I disagree with Hightower.

What you will find here is: a centrist's view of current events;
a collection of thoughts, arguments, and observations
that I have found appealing and/or amusing over the years;
and, if you choose, your civil contributions which will make it into a conversation.

He not busy bein' born, is busy dyin'. - Bob Dylan

Please refer to participants only by their designated identities.

suggestion for US citizens: When a form asks for your race, write in: -- American

Thursday, March 17, 2011

Factcheck should check facts

As someone who is very concerned by the fiscal situation I am especially distressed when someone overstates the problem and, thereby, undermines the credibility of the problem and the efforts of those who are trying to deal with it.

A primary question in the discussion below is whether the money paid into Social Security was borrowed by the Federal Government and is now in a trust fund or whether the money was simply "taken by the government and spent on something else." The answer to that question is determined by whether the SS trust fund is considered to be part of the national debt. If the SS money is part of the national debt then it was borrowed. If the SS money is not part of the national debt it was "taken." In fact, the SS money is part of the national debt.

The following is from an article in FactCheck by its director Brooks Jackson.

After opening with: "Some senior Democrats are claiming that Social Security does not contribute "one penny" to the federal deficit. That’s not true. The fact is, the federal government had to borrow $37 billion last year to finance Social Security, and will need to borrow more this year. The red ink is projected to total well over half a trillion dollars in the coming decade."

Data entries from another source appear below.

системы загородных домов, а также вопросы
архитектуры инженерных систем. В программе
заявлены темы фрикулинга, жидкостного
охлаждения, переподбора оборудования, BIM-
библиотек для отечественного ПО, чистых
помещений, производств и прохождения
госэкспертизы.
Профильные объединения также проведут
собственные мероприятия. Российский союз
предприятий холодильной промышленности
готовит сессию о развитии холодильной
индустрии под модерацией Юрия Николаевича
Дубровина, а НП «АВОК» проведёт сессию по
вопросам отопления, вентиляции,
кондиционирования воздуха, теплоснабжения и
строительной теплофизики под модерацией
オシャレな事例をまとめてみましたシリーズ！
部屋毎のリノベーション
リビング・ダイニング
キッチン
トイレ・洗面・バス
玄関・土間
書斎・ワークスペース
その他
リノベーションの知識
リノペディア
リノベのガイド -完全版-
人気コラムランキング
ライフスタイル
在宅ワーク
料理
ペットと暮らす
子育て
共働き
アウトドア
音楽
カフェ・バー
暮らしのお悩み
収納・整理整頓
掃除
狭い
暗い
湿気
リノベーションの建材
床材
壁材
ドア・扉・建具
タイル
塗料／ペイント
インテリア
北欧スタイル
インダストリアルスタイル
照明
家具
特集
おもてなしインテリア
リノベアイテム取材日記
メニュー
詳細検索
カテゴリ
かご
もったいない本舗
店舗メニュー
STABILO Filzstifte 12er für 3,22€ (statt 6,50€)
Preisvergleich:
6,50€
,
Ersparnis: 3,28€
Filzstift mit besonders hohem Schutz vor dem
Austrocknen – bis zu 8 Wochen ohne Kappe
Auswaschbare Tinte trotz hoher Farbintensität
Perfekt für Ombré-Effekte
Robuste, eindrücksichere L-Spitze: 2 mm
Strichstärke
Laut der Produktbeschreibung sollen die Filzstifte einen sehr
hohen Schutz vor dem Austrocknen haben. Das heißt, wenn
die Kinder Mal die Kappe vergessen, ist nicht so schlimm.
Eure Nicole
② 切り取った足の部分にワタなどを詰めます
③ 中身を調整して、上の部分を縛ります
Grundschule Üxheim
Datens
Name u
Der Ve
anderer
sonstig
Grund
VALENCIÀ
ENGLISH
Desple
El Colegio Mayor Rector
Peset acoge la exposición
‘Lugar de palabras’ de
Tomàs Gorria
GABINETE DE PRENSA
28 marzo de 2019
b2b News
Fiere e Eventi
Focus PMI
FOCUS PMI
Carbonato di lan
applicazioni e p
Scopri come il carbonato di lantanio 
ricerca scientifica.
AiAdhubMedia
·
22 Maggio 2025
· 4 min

Much further down in the article the author admits:

"When Lew says (in another article)Social Security is "entirely self-financing," he refers to the trust funds that have built up assets of more than $2.5 trillion over the years. That’s what the rest of the government has borrowed and spent on other things. Those trust funds and the future interest payments will keep benefits funded at promised levels for years to come, it’s true."

But then he goes on to say: "But unless the government raises taxes or cuts other spending substantially, the government will need to borrow more from the public to finance its obligations to the trust funds."

This is a mindboggling distortion. It will not be a new obligation to pay those benefits. The US owes SS this money. When it pays those things it will be reducing its obligation to the SS trust fund. It will be borrowing from one source to pay a previous loan from another source. It does this every day when it sells some treasury bonds and retires (pays off) others. IT WILL NOT CHANGE THE BOTTOM LINE IN THE AMOUNT OF THE NATIONAL DEBT.

So Harry Reid is right when he says that these payments will not increase this year's deficit.

When Jackson says in the opening paragraph that the US borrowed 37 billion to finance SS it is flatly not true. They borrowed 37 billion to pay off 37 billion of what they owed to SS.

Now a couple of observations: Long term there are still some SS problems.
When the government shifts to borrowing from outside of SS it will put pressure on the bond market and perhaps serve to push interest rates up.

Finally, to those who think that the government shouldn't have borrowed the SS money in the first place, I would say, "What else would you have SS do with its money?"

Added 3-18-11 Charles Krauthammer disagrees.